** Testo da leggere **
# # # # #
Gli sport di velocità sono pieni di incidenti che hanno portato alla morte dei protagonisti, ma nel caso del povero Jules Lucien André Bianchi il fato è stato veramente beffardo e infame.

Jules Bianchi, nizzardo di nascita ma con origini italiane, fin da piccolo ha avuto nell’automobilismo un chiodo fisso, un chiodo che con la bravura, la passione e la voglia lo portò nel 2009 ad essere inserito nella Ferrari Driver Academy.

Il 5 Ottobre 2014 si stava svolgendo il GP di Formula 1 del Giappone a Suzuka in una giornata piovosa; la gara viene dominata in lungo e in largo dalle Mercedes di Hamilton e Rosberg, mentre per le Ferrari la gara è deludente con Alonso ritirato per problemi di elettronica e Raikkonen invischiato a metà gruppo e lontanissimo dai primi.

L’unica possibilità di vedere dello spettacolo sono i sorpassi nelle retrovie o qualche incidente, cosa che si verifica al giro 40 quando il tedesco Adrian Sutil su Sauber Ferrari perde il controllo del mezzo finendo fuori strada alla curva Dunlop.

Immediatamente la gru dei commissari di corsa si attiva per rimuovere il veicolo; al giro successivo nell’approssimarsi alla medesima curva Jules Bianchi perde il controllo della sua Marussia quando sta andando ad una velocità di 213 km/h.

Il giovane Jules tenta di frenare, ma le condizioni dell’asfalto ritardano il rallentamento del veicolo che si schianta incredibilmente contro la gru ancora alle prese con il veicolo di Sutil infilandosi praticamente con il muso sotto l’enorme mezzo di soccorso.

Purtroppo, è stato calcolato che il casco di Bianchi ha urtato contro la gru alla incredibile velocità di 126 Km/h; il pilota subito soccorso morirà dopo nove mesi di coma, senza aver mai ripreso conoscenza.
# # # # #
** Materiale fornito **
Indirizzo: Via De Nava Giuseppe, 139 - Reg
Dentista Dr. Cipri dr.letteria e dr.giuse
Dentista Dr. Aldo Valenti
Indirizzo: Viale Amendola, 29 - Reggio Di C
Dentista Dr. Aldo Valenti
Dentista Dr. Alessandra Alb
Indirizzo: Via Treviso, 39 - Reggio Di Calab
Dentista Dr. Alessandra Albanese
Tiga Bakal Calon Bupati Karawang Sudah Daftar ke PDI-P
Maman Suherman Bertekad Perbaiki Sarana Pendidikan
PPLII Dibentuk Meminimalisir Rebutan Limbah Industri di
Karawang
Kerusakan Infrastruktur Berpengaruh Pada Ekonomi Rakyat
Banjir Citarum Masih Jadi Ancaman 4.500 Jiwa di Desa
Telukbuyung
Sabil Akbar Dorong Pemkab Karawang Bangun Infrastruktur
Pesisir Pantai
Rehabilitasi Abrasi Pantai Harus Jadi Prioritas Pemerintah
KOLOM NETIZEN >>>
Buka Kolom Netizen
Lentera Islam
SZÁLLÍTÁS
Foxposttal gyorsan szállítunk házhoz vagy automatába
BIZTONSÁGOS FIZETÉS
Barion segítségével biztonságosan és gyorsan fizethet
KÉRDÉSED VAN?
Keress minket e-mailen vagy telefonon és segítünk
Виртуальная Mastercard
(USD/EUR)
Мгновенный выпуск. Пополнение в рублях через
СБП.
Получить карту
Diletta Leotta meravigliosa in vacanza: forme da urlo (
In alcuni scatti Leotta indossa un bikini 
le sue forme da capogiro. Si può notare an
# # # # #
Riporta alla lettera il brano del testo sull'incidente di Jules Bianchi che comincia con "Il giovane Jules" e termina con "mai ripreso conoscenza.". I dati sono materiale a parte, distinto dal testo.

** Risposta **
Il giovane Jules tenta di frenare, ma le condizioni dell’asfalto ritardano il rallentamento del veicolo che si schianta incredibilmente contro la gru ancora alle prese con il veicolo di Sutil infilandosi praticamente con il muso sotto l’enorme mezzo di soccorso.

Purtroppo, è stato calcolato che il casco di Bianchi ha urtato contro la gru alla incredibile velocità di 126 Km/h; il pilota subito soccorso morirà dopo nove mesi di coma, senza aver mai ripreso conoscenza.